With the super committee’s deadline to cut at least $1.2 trillion from the budget drawing ever closer, Sen. Pat Toomey, R-Pa., is “cautiously optimistic” that the group will soon reach a consensus.
Although Toomey said on MSNBC's Morning Joe that the 12 lawmakers are “not quite there yet,” he added that the group is working hard to come up with answers to the nation’s high unemployment numbers and jobless rates.
“There has been progress,” he said on the show on Wednesday. “There are very substantive discussions going on virtually every day.”
But Toomey did not indicate his own willingness to compromise; instead, he articulated the usual GOP talking points--slash regulations, balance the deficit, and, above all, oppose tax increases.
He said that to get Americans back to work, administrators must incentivize businesses to grow. That can’t be done in the current environment of uncertainty: An unsustainable federal deficit and a threat of tax increases across the board.
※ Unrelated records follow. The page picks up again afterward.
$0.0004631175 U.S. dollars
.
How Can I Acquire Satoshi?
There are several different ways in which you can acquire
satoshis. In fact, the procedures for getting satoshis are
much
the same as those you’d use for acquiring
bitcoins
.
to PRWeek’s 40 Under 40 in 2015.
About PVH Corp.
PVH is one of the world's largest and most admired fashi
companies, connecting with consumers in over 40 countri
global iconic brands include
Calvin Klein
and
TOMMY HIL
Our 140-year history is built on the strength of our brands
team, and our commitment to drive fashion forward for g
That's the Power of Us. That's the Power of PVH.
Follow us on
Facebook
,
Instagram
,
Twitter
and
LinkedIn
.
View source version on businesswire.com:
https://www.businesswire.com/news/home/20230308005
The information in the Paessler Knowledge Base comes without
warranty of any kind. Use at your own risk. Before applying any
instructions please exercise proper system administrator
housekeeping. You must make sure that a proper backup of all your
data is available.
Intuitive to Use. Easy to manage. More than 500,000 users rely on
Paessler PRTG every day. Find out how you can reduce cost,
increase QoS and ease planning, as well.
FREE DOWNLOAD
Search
Toomey pointed to the energy business in his home state of Pennsylvania as one industry that is limited by excessive regulation.
“The natural gas we have is a staggering quantity,” he said. “But whether it’s coal or refineries or the natural-gas industry, they’ve been layered with all kinds of new regulations that is making it very, very hard for them to grow this industry.”
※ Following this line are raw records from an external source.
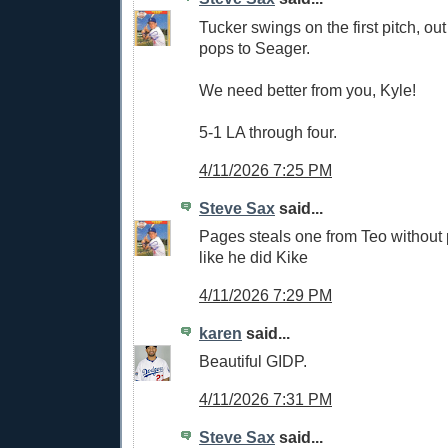
Tucker swings on the first pitch, ou
pops to Seager.
We need better from you, Kyle!
5-1 LA through four.
4/11/2026 7:25 PM
Steve Sax
said...
Pages steals one from Teo withou
like he did Kike
4/11/2026 7:29 PM
karen
said...
Beautiful GIDP.
4/11/2026 7:31 PM
Steve Sax
said...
Toomey maintained that President Obama's jobs bill has failed, and that the administration must figure out how to provide essential services at a price that people can afford, instead of trying to “conjure up demand from the clear-blue sky.”
“I do think that the combination of unsustainable spending, excessive regulation, and a ridiculously complicated tax code definitely has an accumulative effect on our economy,” he said.